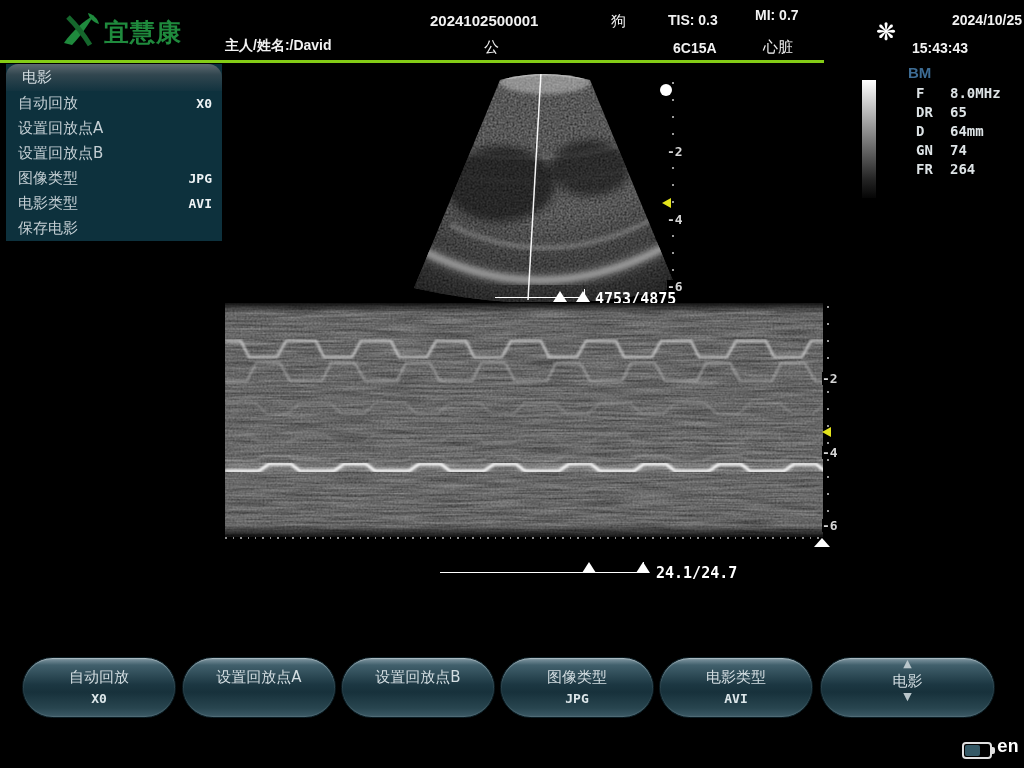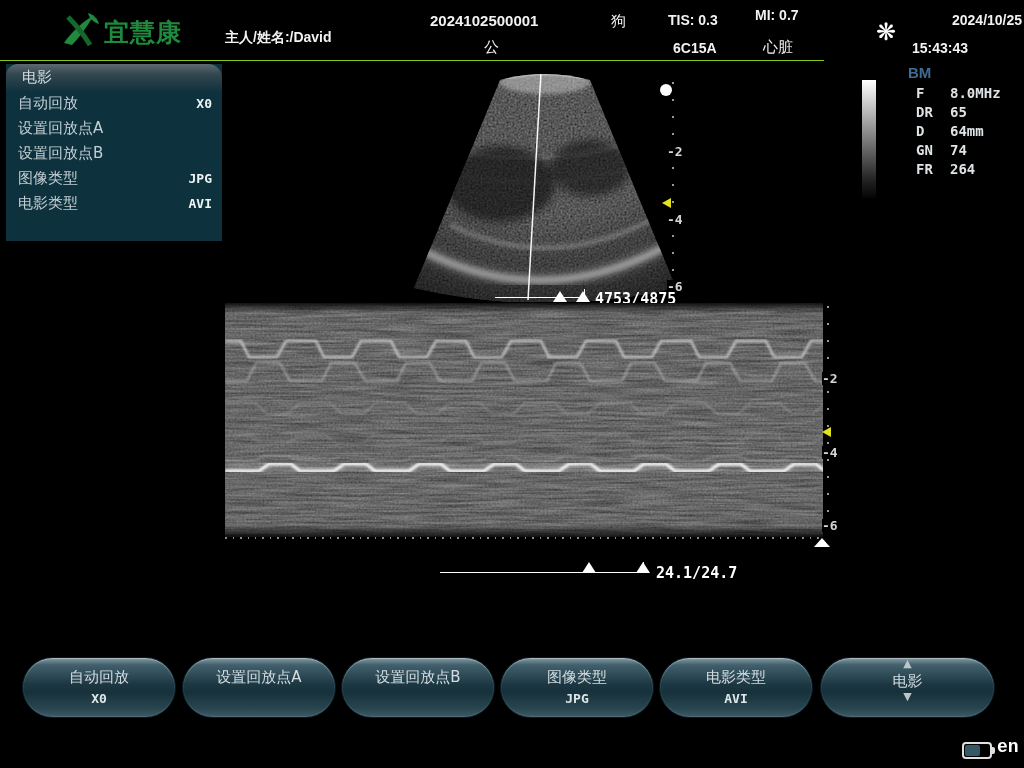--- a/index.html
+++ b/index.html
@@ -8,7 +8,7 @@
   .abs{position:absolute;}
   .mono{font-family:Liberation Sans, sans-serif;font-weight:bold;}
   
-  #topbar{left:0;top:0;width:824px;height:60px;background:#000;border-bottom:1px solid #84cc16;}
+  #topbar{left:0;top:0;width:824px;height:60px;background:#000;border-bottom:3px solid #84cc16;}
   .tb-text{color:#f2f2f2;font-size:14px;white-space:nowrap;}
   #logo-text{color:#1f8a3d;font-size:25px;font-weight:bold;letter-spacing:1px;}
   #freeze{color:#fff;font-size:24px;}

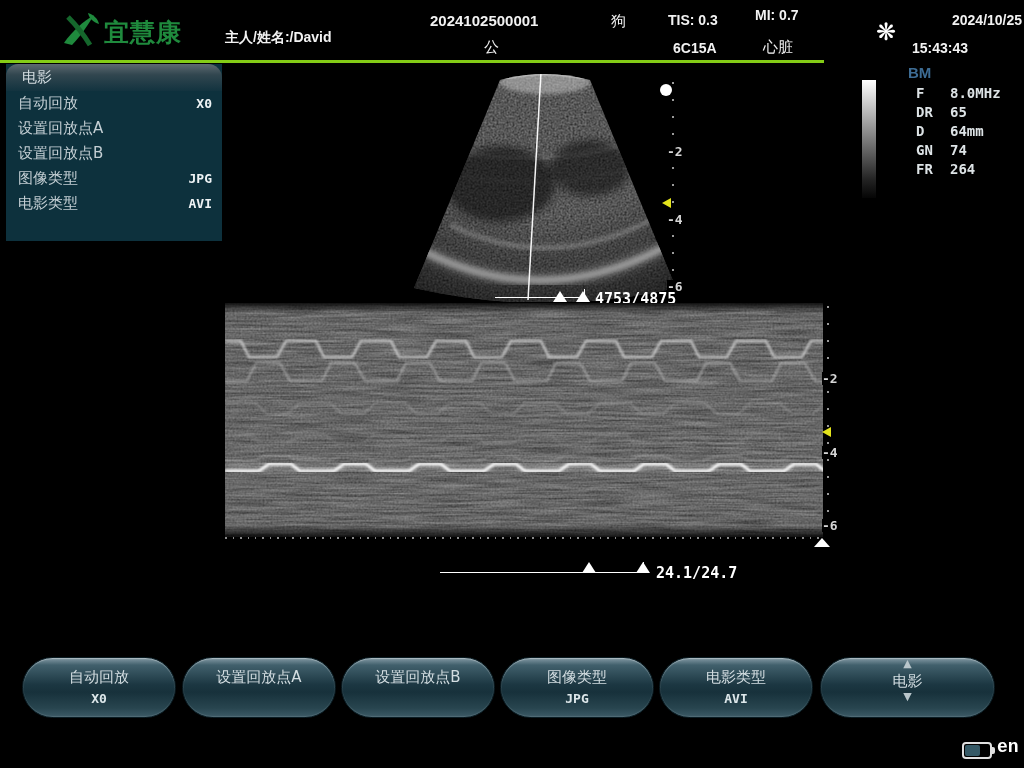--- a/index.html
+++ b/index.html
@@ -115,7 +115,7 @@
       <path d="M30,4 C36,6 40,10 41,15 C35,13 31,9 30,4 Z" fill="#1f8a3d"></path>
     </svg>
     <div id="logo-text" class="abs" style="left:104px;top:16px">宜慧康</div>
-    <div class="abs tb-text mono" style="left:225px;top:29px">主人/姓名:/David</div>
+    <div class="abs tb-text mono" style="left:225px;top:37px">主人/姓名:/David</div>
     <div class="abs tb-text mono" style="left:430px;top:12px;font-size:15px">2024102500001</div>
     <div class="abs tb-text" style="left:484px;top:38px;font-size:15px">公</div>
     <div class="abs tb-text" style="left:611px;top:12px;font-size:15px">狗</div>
-------
Aim of the exercise >> Copy every line from the records above that contains the word "border".

Exercise response >>
-  #topbar{left:0;top:0;width:824px;height:60px;background:#000;border-bottom:1px solid #84cc16;}
+  #topbar{left:0;top:0;width:824px;height:60px;background:#000;border-bottom:3px solid #84cc16;}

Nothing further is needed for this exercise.